Тут, на свежем воздухе, понятно, уже не действовали чары ядовитого сладкого зелья, курившегося в амфитеатре на жертвеннике. Но, по-видимому, девочки, обреченные в жертву Индре, были предварительно опоены другим снадобьем: они весело перекликались звонкими голосами, они беззаботно хохотали или пели.
Выждав появление какой-нибудь большой льдины, гребцы цеплялись за нее баграми, и тогда обреченные на гибель дети с серебристым смехом покидали челн, вскакивали на льдину, схватывались за руки, становились в кружок, начинали плясать.
Светозарный бог наш, Индра!
Мы плывем тебе навстречу.
Мы идем к тебе с вестями.
Что верны тебе доныне
Дети Света, — племя Мэру!
Они пели, эти несчастные, и по мере того, как льдина, увлекаемая бурным течением к востоку, удалялась от берега, все слабее и слабее доносился звук их голосов, замирала их песня.
А на берегу стояла тысячная толпа и следила за уплывающими в вечность существами…
Но довольно, джентльмены: я не могу больше говорить об этом…
Не помню, как и когда мы вернулись в нашу камеру. Должно быть, как реакция против действия жертвенного зелья, наступил глубокий сон.
Сколько часов длился он, я решительно не умею сказать, да это и не важно.
От сна этого меня разбудили весьма чувствительные толчки. Оказалось, это — Макс.
Взглянув на него, я поразился: Макс успел уже бросить усвоенный нами костюм «людей света» и оделся, как раньше, в меха, преобразившись в типичного зверолова ледяных полей.
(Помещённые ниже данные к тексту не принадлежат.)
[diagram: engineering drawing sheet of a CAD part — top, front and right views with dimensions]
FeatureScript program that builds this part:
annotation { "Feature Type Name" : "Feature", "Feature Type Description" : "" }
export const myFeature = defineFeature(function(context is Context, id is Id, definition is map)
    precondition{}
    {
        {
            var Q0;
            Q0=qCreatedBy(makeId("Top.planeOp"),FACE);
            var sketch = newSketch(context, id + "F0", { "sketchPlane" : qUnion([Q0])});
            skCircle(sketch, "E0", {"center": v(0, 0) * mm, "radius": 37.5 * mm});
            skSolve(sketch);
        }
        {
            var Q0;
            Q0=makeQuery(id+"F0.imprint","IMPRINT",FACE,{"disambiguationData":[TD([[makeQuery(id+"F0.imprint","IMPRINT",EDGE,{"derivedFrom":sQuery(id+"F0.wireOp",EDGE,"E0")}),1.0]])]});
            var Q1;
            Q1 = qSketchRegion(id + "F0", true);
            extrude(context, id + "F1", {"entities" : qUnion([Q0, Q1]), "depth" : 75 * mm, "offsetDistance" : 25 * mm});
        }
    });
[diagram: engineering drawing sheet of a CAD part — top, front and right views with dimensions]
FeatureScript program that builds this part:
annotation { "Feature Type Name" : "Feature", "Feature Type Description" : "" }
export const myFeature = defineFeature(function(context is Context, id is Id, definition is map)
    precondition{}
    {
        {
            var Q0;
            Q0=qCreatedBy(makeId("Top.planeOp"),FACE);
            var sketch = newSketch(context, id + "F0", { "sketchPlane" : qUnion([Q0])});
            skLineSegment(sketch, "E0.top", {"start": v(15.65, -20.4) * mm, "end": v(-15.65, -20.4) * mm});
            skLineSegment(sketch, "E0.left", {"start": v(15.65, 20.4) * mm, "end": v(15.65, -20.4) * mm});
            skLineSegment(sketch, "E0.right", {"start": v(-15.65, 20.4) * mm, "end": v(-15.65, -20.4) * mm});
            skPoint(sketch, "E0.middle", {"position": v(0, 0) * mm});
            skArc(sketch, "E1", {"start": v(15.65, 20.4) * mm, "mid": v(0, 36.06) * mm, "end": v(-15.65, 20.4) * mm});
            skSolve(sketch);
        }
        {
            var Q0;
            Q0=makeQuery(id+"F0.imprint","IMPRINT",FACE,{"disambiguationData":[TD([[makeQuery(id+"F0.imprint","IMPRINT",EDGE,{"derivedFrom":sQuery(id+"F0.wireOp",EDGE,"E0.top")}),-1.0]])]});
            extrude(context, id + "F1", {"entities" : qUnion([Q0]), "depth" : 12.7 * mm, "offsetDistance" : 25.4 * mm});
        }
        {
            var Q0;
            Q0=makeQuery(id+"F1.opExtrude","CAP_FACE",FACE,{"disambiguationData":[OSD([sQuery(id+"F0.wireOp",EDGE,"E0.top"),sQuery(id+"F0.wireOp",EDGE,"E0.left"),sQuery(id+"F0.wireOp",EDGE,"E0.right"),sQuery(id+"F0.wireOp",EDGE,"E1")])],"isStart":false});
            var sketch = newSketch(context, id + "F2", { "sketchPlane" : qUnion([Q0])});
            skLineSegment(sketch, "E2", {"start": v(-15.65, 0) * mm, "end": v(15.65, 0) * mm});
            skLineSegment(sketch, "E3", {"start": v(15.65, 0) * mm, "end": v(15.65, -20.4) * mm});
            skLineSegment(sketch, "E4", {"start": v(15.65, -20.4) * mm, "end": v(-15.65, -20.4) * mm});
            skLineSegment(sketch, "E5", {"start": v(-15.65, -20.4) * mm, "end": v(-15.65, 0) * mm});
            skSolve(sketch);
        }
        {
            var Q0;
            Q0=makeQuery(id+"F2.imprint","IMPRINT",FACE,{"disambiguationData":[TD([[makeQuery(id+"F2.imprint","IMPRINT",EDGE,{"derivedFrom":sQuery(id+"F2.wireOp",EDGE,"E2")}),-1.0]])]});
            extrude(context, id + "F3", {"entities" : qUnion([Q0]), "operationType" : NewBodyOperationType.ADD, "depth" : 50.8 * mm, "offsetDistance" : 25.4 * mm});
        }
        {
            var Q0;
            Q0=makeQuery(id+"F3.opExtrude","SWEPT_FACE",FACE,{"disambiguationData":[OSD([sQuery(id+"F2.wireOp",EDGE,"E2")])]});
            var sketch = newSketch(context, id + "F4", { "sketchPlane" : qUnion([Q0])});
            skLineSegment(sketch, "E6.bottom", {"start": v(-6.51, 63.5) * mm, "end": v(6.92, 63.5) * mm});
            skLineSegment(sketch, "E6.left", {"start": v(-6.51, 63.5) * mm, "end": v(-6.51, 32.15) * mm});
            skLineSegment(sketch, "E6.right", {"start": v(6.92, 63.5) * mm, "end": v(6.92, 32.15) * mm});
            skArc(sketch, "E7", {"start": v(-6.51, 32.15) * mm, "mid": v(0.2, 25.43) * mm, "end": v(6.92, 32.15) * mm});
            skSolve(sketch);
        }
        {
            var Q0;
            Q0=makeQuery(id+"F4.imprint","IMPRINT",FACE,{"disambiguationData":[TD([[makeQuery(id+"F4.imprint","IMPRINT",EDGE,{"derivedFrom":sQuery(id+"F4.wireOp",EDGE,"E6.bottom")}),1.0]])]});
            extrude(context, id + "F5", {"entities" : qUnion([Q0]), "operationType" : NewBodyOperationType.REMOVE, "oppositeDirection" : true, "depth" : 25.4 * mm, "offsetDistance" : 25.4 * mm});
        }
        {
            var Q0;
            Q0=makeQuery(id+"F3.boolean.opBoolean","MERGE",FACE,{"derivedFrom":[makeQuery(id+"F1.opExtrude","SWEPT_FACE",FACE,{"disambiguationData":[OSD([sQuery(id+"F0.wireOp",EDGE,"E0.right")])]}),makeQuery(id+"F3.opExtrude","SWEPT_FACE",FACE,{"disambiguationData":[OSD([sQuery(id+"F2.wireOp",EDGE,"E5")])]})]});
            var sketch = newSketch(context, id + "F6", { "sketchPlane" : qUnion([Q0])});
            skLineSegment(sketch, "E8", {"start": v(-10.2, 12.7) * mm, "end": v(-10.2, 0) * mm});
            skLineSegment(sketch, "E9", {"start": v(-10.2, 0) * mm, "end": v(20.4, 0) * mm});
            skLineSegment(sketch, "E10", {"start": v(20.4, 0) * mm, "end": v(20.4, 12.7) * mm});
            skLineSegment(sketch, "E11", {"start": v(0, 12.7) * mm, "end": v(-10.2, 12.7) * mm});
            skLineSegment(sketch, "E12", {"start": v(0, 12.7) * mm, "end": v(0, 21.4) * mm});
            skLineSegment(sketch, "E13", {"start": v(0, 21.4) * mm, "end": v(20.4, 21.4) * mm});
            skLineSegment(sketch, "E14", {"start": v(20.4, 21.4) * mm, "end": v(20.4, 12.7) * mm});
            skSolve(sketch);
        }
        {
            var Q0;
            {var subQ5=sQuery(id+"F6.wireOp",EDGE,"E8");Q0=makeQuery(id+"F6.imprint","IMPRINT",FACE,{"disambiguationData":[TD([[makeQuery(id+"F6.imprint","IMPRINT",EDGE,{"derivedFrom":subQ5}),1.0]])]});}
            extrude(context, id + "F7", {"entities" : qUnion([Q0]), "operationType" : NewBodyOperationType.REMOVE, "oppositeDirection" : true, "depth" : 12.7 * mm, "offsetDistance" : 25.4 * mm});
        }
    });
Таким же точно звероловом был уже одет и Падди.
— Скорее, скорее! — кричал на меня Макс. — Вот твои лохмотья. Одевайся моментально, иначе все погибло.
— В чем дело? — вскочил я.
— Старый «хранитель тайн» или «великий единый» уснул вечным сном. Его место занял Ту-Ваи. Завтра с нами будет то, что было сегодня с несчастными семьюдесятью мальчуганами: решено заставить нас драться друг с другом на потеху любителям кровавых зрелищ. У них разыгрался, по-видимому, аппетит. Но наш старый друг сдержал свое слово, предупредил. Его посол только что был тут. И знаешь, кто это? Никогда не догадаешься.
— Не стану ломать себе голову, — ответил я, торопливо одеваясь. — Важно улизнуть из ловушки, и только…
— Представь, это — мать Энни, та самая женщина, которая…
— Которая тогда в центральном зале кричала, увидев Энни?
— Ну, да. Энни, оказывается, тоже присуждена к смерти. Мать хочет избавить ее.
— Так что бежим все вместе?
— Разумеется. Но ты готов?
В это мгновение послышался осторожный стук в дверь, и в комнату вошла высокая, статная женщина в обычной одежде «детей света». Ее прекрасное лицо было бледно, под глазами ясно виднелись черные круги. Она вела, обняв за талию, Энни, тоже уже переодевшуюся из кисейных одежд в меховой костюм эскимосов.